── TEXT SEGMENT ──
Savage Arms is known for its bolt-action rifles. In the last couple of years, they’ve pulled out all the stops with Renegauge—a semiautomatic shotgun, and Impulse—a refined straight-pull rifle, but it has been a long time since they made handguns. Take even a quick glance at the Savage 1907 (or this 1917 version of the design) and there’s no mistaking it for a modern handgun.
And don’t hold your breath for a Savage 1907 magazine here at GunMag Warehouse. While we carry some Savage magazines, none of them fit the 1907. Collectors troll the aisles of gun shows or hope for a random score at a pawn shop bargain bin.
But despite its old-school styling, the Savage 1907 still has some fans. And it is easy to understand why. This is a quirky, but solid design that appeals to collectors and it shoots flat and fast—two important features for an EDC gun, which is exactly what this was designed to be (even if the term wouldn’t be coined until a century after the gun was built).
In today’s Throwback Thursday.
Understanding the Savage Pistol Numbers
Names and numbers, maybe. The names are less prevalent, though you will see this family of guns referred to as Savage Autoloading Pistols or Savage Autoloaders. More commonly, everything in this family is lumped under the 1907 title.
The 1907 was a compact gun designed in that era that gave birth to the Mauser C96, the Luger, and the M1911. Like many of the guns of the era, it was built around the new rimless cartridges. The 1907 was one of three main variants and is built on a patent that was granted to Elbert Searle in 1905.
The Savage 1907 is frequently misidentified as the “Savage 1905” because the patent date of 1905 was stamped on the guns. Easy enough mistake to make.
In .32 ACP, the 1907 held 10 rounds and was still easily concealed. The rounds stagger in the magazine and allow for solid capacity in a small grip. And people weren’t as put off by the .32 ACP as they are now.
One feature of the 1907 that is a bit odd is that the striker is connected to the hammer. Cocking the hammer back actually sets the striker.
───
STATED EXERCISE:
Please supply the next part of the Savage 1907 text, starting after its final sentence. The records that come next have no connection to the Savage 1907 text.
── DATASET ──
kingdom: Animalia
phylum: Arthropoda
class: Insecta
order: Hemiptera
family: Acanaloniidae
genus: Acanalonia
───
EXPECTED ANSWER:
In 1915, Savage produced a version that concealed the hammer. That was the major difference. The other is that the gun was eventually made in .380—a decent upgrade. These are sometimes referred to as 1915s.
A variant of the Savage 1907 includes the Savage 1917—and this beat-up old beauty is one of those.
The 1917 brought the exposed hammer back. The grip on the gun was bigger, too—more triangular. For those who like gun-nut trivia, the early Savage pistols were pinned together and contain no screws. The 1917 has one screw—the one that holds on the grips.
All told, the guns were made from 1907 until 1920. During that time, Savage chambered some in .45 ACP and put them up against what would become the 1911 in the Army trials. And the gun did incredibly well.
The Big Test
Rumors about these tests, and Savage’s involvement in them, abound. The accepted rationale is that Savage decided that they would focus on the commercial market. This is, of course, a reductive answer. Any real dissection of those tests would require a book-length study.
Several companies, including White-Merrill, Knoble, Bergmann, Deutsche Waffen und Fabriken Munitions, Webley, Colt, and Savage, sent in guns for the test. It all kicked off formally in 1907 and would last a few years.
During the trials, the Savage performed well. In many areas, the 1907 performed better than the Colt and Luger guns. But the Army kept asking for more changes. Between each phase, they asked the companies to add features and change elements like the location of the front sights and ejection ports, or to add things like a grip safety.
Colt had the money to make the changes, no problem. Deutsche Waffen, makers of the Luger, bowed out—maybe they could see which way the political winds were blowing. Savage stayed in but weighed each new investment against the potential they saw in the growing domestic market.
It was common knowledge then, as it is now, that Colt had a history with military contracts. Savage didn’t. The second round of trials didn’t go well for Savage and then it got worse.
An article in The National Interest, credited to, notes:
The Army rejected and returned the entire shipment because the Savage 1907 lacked “safe” and “fire” markings for its safety lever. Such an omission would have created dangerous problems with troopers unaccustomed to semiautomatic handguns. Pistol gremlins intercepted the 1907s before they reached Savage’s Utica, New York, plant, and 72 more of the weapons disappeared. The Army made it clear to Savage that the missing pistols were the company’s responsibility.
The subtext here is that Colt was stacking the deck. The safety lever markings were one thing, and an obvious omission, but the missing guns were a bigger problem.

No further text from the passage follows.